Segment Open

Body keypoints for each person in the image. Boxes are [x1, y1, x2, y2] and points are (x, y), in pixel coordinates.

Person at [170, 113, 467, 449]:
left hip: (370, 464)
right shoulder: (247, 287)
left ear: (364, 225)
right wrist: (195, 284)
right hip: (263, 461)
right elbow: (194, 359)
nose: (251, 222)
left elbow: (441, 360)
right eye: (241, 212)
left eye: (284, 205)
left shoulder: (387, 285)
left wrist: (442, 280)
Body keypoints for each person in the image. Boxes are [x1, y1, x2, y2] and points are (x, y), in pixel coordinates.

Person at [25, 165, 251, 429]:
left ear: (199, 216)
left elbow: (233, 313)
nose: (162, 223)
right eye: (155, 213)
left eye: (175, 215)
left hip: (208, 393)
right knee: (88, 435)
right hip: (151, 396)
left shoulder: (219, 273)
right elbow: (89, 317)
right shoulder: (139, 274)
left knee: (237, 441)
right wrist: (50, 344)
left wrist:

Segment Closed
Segment Open

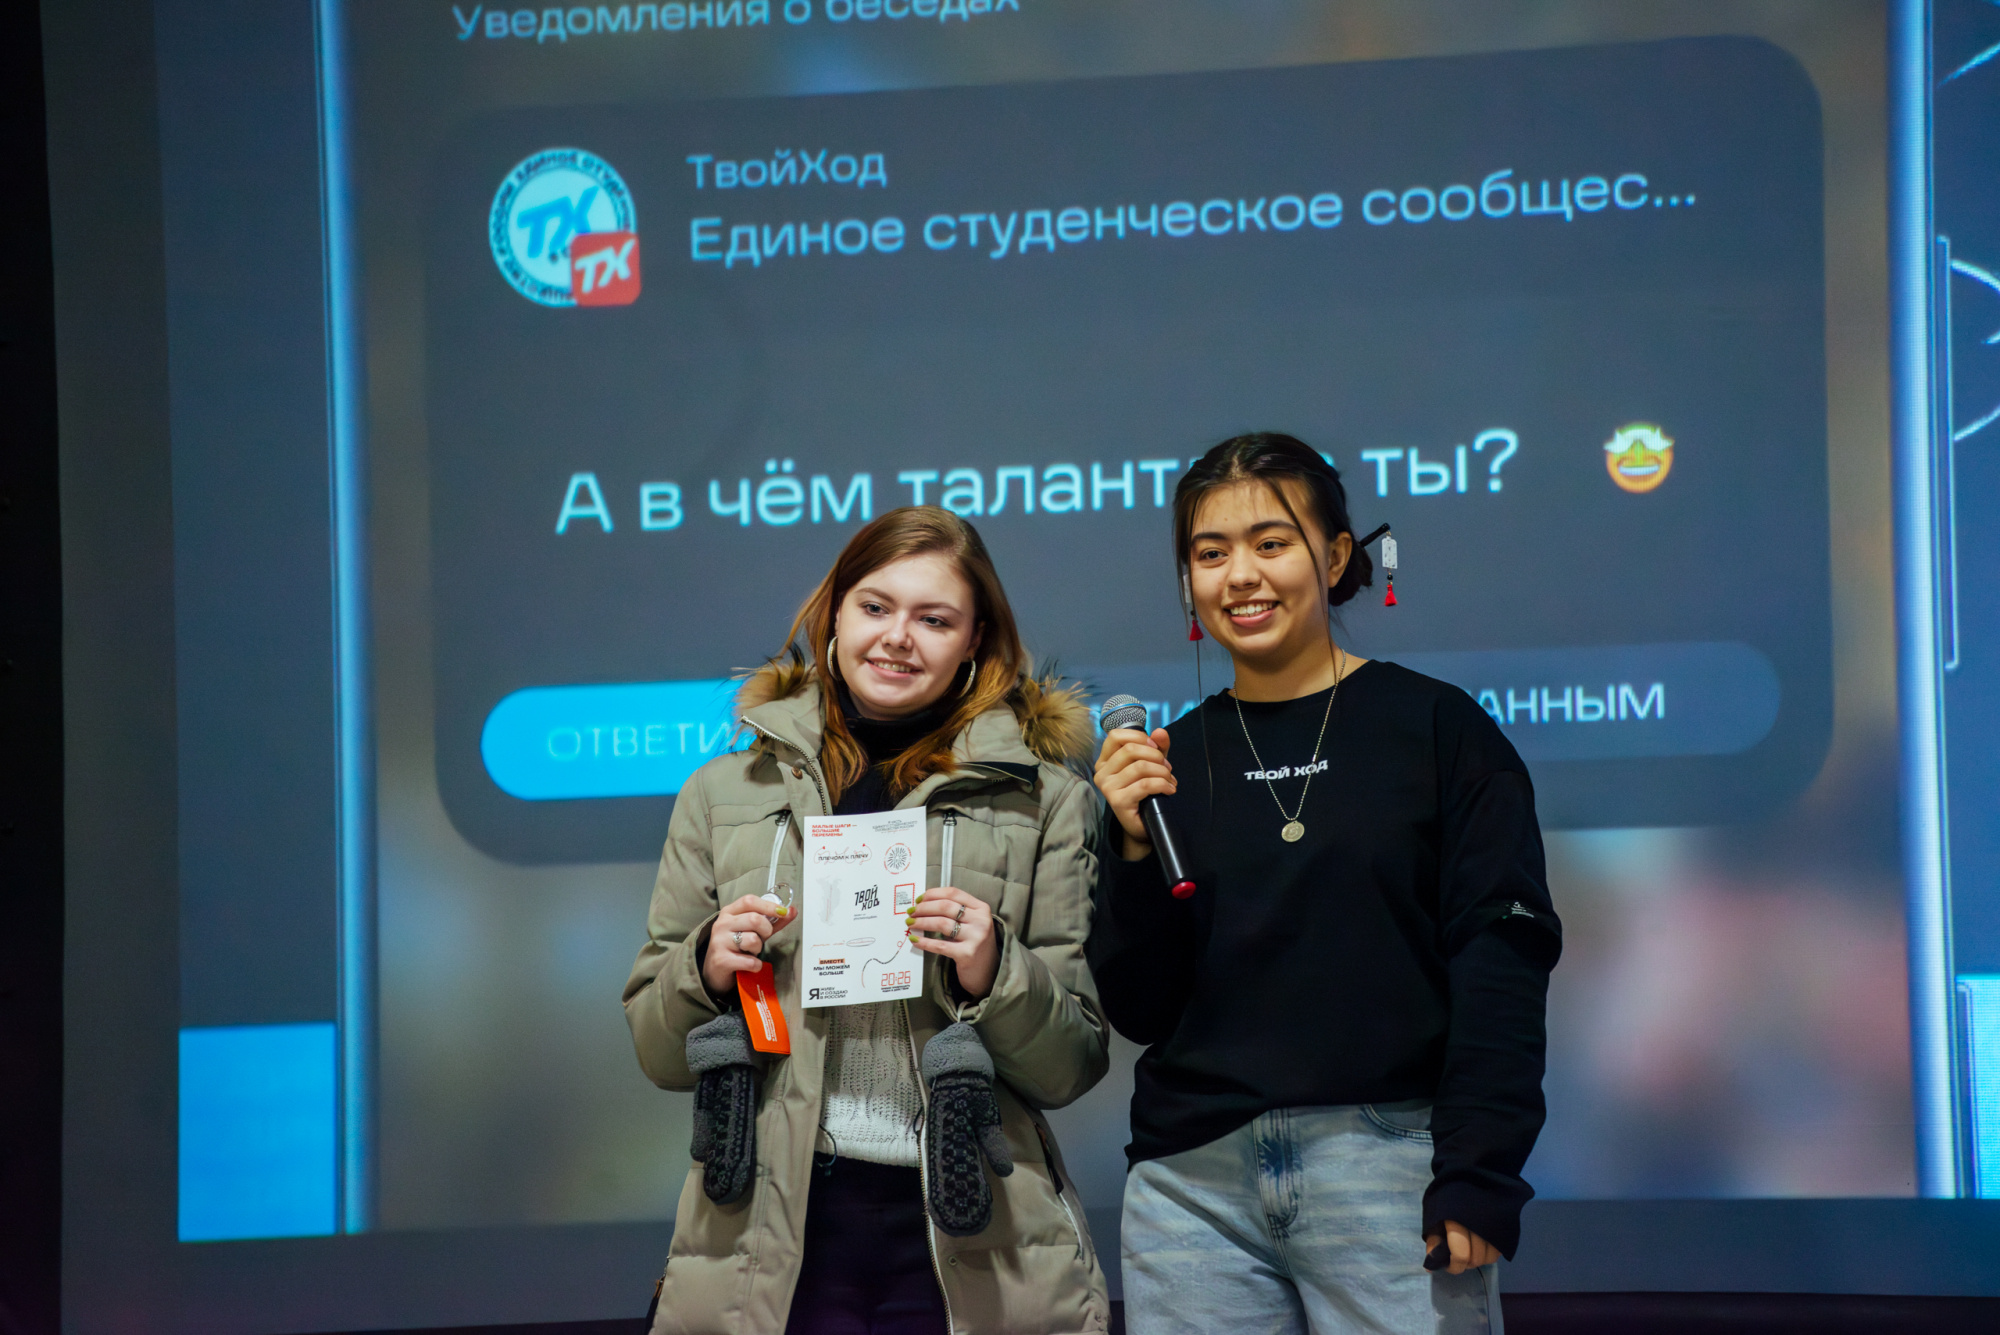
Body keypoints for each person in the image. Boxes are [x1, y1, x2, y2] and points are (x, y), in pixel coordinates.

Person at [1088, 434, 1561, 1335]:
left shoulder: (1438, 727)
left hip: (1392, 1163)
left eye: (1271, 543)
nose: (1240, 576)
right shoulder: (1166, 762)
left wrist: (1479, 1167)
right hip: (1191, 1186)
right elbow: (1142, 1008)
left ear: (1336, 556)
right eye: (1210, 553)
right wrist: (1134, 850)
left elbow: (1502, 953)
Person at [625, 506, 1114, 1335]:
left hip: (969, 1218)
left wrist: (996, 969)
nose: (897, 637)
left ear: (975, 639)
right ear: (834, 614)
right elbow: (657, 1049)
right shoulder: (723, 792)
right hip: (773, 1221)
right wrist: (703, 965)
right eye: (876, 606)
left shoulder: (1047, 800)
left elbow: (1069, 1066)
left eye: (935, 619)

Segment Closed
Segment Open

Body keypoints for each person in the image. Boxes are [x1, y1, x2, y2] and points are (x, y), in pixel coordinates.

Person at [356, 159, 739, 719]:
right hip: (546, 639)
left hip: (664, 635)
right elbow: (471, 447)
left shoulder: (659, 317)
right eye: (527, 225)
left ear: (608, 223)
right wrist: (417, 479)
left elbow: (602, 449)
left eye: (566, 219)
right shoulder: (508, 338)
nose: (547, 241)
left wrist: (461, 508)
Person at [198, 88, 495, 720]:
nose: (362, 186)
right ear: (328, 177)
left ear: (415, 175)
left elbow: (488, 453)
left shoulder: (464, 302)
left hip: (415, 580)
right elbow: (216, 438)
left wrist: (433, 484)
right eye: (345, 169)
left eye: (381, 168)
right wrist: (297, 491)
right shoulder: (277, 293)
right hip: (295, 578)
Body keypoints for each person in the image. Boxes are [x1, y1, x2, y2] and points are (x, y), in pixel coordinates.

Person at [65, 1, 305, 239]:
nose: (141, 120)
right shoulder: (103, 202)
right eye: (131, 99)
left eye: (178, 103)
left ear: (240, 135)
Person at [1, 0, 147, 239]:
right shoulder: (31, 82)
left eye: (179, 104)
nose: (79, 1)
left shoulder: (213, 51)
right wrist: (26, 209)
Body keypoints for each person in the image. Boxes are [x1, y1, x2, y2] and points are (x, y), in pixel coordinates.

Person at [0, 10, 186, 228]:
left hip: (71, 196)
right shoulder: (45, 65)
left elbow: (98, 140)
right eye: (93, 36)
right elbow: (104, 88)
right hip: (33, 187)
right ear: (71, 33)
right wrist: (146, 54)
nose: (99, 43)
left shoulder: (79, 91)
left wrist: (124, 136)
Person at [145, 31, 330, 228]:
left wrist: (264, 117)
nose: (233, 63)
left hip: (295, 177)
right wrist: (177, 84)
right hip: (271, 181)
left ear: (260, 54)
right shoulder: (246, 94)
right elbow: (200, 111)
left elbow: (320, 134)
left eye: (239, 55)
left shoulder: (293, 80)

Segment Closed

[Exercise requirements] Using only the entries above, output the line with "left elbow: (1502, 953)", the line with "left eye: (935, 619)", and all lines between them, exactly as they stand.

[Output for this task]
left elbow: (1502, 953)
Person at [625, 506, 1114, 1335]:
left hip: (969, 1218)
left wrist: (996, 969)
nose: (897, 637)
left ear: (975, 639)
right ear: (834, 614)
right elbow: (657, 1049)
right shoulder: (723, 792)
right hip: (773, 1221)
right wrist: (703, 965)
right eye: (876, 606)
left shoulder: (1047, 800)
left elbow: (1069, 1066)
left eye: (935, 619)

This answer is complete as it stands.